Neighborhood communicator#

gko::experimental::mpi::NeighborhoodCommunicator is a CollectiveCommunicator implementation that performs the halo exchange with MPI_Ineighbor_alltoallv over a distributed-graph topology. Where the DenseCommunicator issues a full P-way all-to-all and relies on the MPI runtime to skip zero-size entries, the neighborhood communicator tells MPI up front which ranks this process actually communicates with, so the all-to-all only involves those neighbours.

When to use it#

High rank count with sparse halo connectivity. This is the typical pattern for finite-element and finite-difference simulations: each rank’s off-diagonal matrix only references values on a handful of neighbouring ranks, regardless of the total job size.
The dense per-rank size vector is the bottleneck. At thousands of ranks, just transmitting the full send-size vector to MPI starts to matter. The neighborhood communicator avoids that overhead.

For small jobs (≲ a few thousand ranks) the DenseCommunicator is simpler, equally correct, and may even be faster because it does not require the MPI runtime to build a graph topology object.

Construction#

The neighborhood communicator is constructed from a base communicator and an IndexMap:

namespace mpi = gko::experimental::mpi;

auto base_comm = mpi::communicator(MPI_COMM_WORLD);

auto coll_comm = std::make_shared<mpi::NeighborhoodCommunicator>(base_comm, imap);

Construction does three pieces of work:

Recv-side bookkeeping. Reads imap.get_remote_target_ids() and the segment offsets in imap.get_remote_global_idxs() to fill in the per-neighbour recv_sizes_ and the recv target id list.
Send-side discovery. Performs a global MPI_Alltoall over a size vector — exactly once, at construction — to discover which ranks need to receive from this rank, and how many values each one wants. This is the unavoidable global step: every rank must learn its inverse communication envelope.
Graph topology creation. Calls MPI_Dist_graph_create_adjacent with the recv-from list as sources and the send-to list as destinations, producing the topology-aware MPI_Comm that subsequent MPI_Ineighbor_alltoallv calls run over.

Once construction returns, every subsequent i_all_to_all_v(...) call only involves the actual neighbours — typically a small constant per rank, regardless of the total rank count.

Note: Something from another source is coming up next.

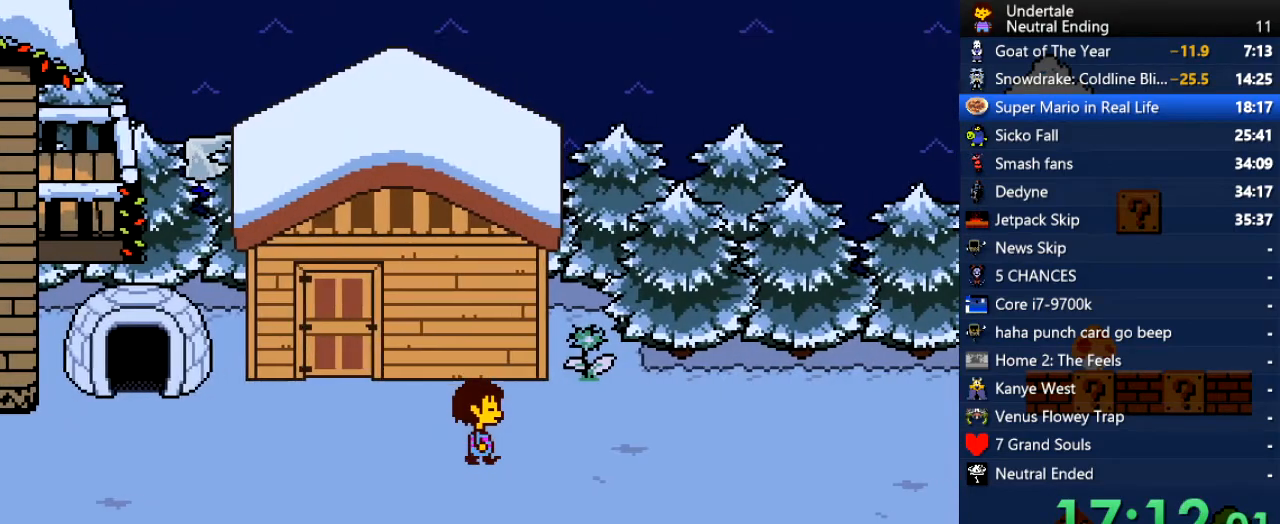
{"keys": ["right"], "events": []}
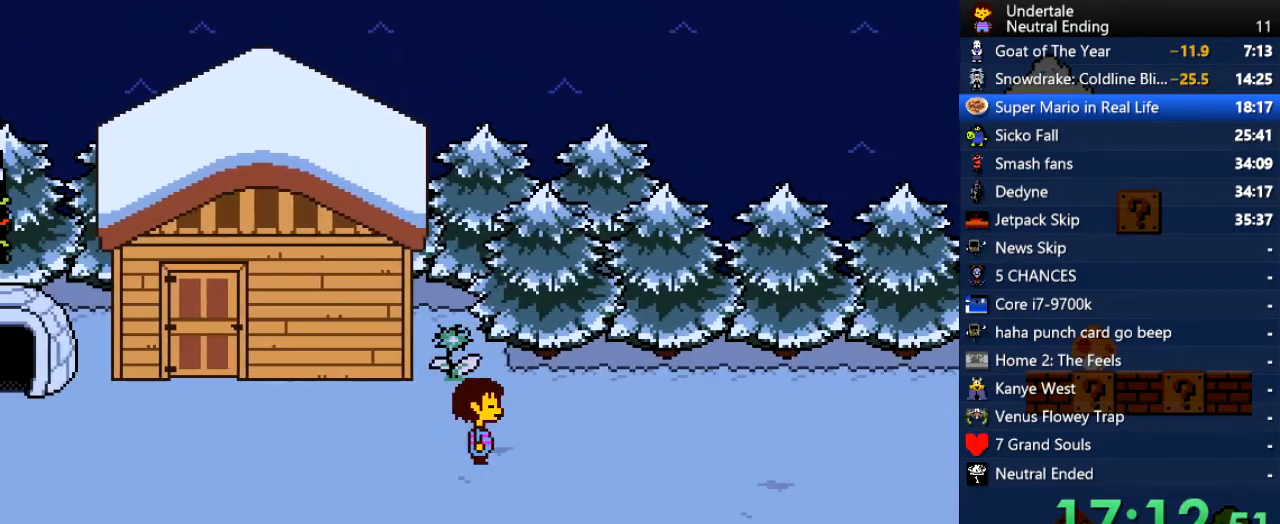
{"keys": ["right"], "events": []}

A null-pattern constructor NeighborhoodCommunicator(base_comm) is also available; it builds an empty topology so the object is in a valid state before its pattern is set.

The exchange#

auto req = coll_comm->i_all_to_all_v(exec, send_ptr, recv_ptr);
// ... overlap work that does not touch recv_ptr ...
req.wait();

The primitive is MPI_Ineighbor_alltoallv. On Open MPI builds older than 4.1 this primitive is not safely available with all type combinations and the implementation reports GKO_NOT_IMPLEMENTED — if you hit that, fall back to DenseCommunicator or upgrade your MPI.

Cost model#

For \(P\) ranks where each rank has on average \(k\) neighbours:

Construction: one global MPI_Alltoall of size \(P\) integers (the inverse-envelope discovery) plus the cost of MPI_Dist_graph_create_adjacent. The Alltoall is the dominant term and is paid once per matrix construction.
Each subsequent exchange: \(\Theta(k)\) work outside MPI (scanning the per-neighbour size vector) plus \(\Theta(N_\text{send})\) for the actual transfer, where \(N_\text{send}\) is the total number of values this rank sends. Many MPI implementations optimise MPI_Ineighbor_alltoallv into direct point-to-point sends between neighbours.

So the neighborhood communicator pays a higher setup cost (the topology graph creation) in exchange for a lower per-exchange cost. For matrices that are reused across many apply calls — which is the standard case in iterative solvers — the cross-over comes quickly.

Inverse patterns#

create_inverse() returns a new NeighborhoodCommunicator that swaps the send-from and recv-to roles. This is what RowGatherer uses internally to derive the send index pattern from the receive indices stored in the matrix’s IndexMap.